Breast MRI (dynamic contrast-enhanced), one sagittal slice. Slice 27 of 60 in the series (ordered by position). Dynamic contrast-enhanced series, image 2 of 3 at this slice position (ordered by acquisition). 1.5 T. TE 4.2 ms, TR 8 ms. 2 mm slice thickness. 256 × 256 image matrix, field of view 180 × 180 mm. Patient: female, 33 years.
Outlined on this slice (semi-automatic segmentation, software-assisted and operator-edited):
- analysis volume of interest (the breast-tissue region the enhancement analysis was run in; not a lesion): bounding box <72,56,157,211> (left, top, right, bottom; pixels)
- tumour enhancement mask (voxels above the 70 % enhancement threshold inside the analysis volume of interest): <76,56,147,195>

+--

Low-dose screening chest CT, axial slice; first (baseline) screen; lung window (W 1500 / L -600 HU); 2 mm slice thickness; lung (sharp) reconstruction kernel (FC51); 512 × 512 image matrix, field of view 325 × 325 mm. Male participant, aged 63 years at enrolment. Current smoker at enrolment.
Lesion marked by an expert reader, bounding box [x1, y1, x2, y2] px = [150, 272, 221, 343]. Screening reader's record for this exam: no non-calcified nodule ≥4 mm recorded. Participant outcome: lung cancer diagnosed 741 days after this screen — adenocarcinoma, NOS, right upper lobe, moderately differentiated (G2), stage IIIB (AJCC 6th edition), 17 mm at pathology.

+--

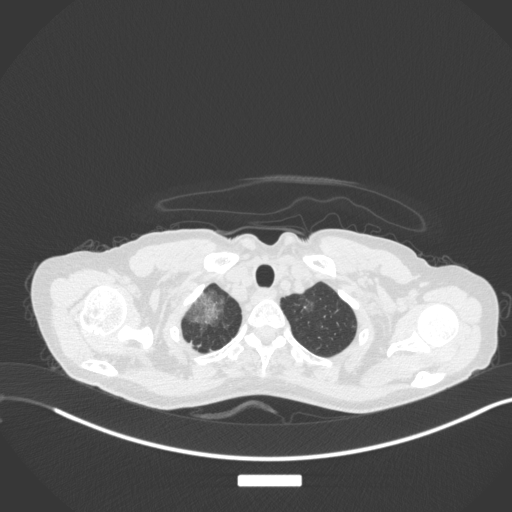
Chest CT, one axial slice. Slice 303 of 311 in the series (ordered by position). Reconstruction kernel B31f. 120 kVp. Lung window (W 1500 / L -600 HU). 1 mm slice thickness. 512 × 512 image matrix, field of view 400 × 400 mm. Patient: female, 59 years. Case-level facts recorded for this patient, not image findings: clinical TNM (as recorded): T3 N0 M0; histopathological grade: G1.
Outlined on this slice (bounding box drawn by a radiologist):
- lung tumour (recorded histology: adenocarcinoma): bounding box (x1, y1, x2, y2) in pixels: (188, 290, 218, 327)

+--

Work order: Your answer should consist only of the lines above between the line holding "Breast MRI (dynamic" and the line holding "- tumour enhancement", inclusive, each transcribed exactly.

Answer space:
Breast MRI (dynamic contrast-enhanced), one sagittal slice. Slice 27 of 60 in the series (ordered by position). Dynamic contrast-enhanced series, image 2 of 3 at this slice position (ordered by acquisition). 1.5 T. TE 4.2 ms, TR 8 ms. 2 mm slice thickness. 256 × 256 image matrix, field of view 180 × 180 mm. Patient: female, 33 years.
Outlined on this slice (semi-automatic segmentation, software-assisted and operator-edited):
- analysis volume of interest (the breast-tissue region the enhancement analysis was run in; not a lesion): bounding box <72,56,157,211> (left, top, right, bottom; pixels)
- tumour enhancement mask (voxels above the 70 % enhancement threshold inside the analysis volume of interest): <76,56,147,195>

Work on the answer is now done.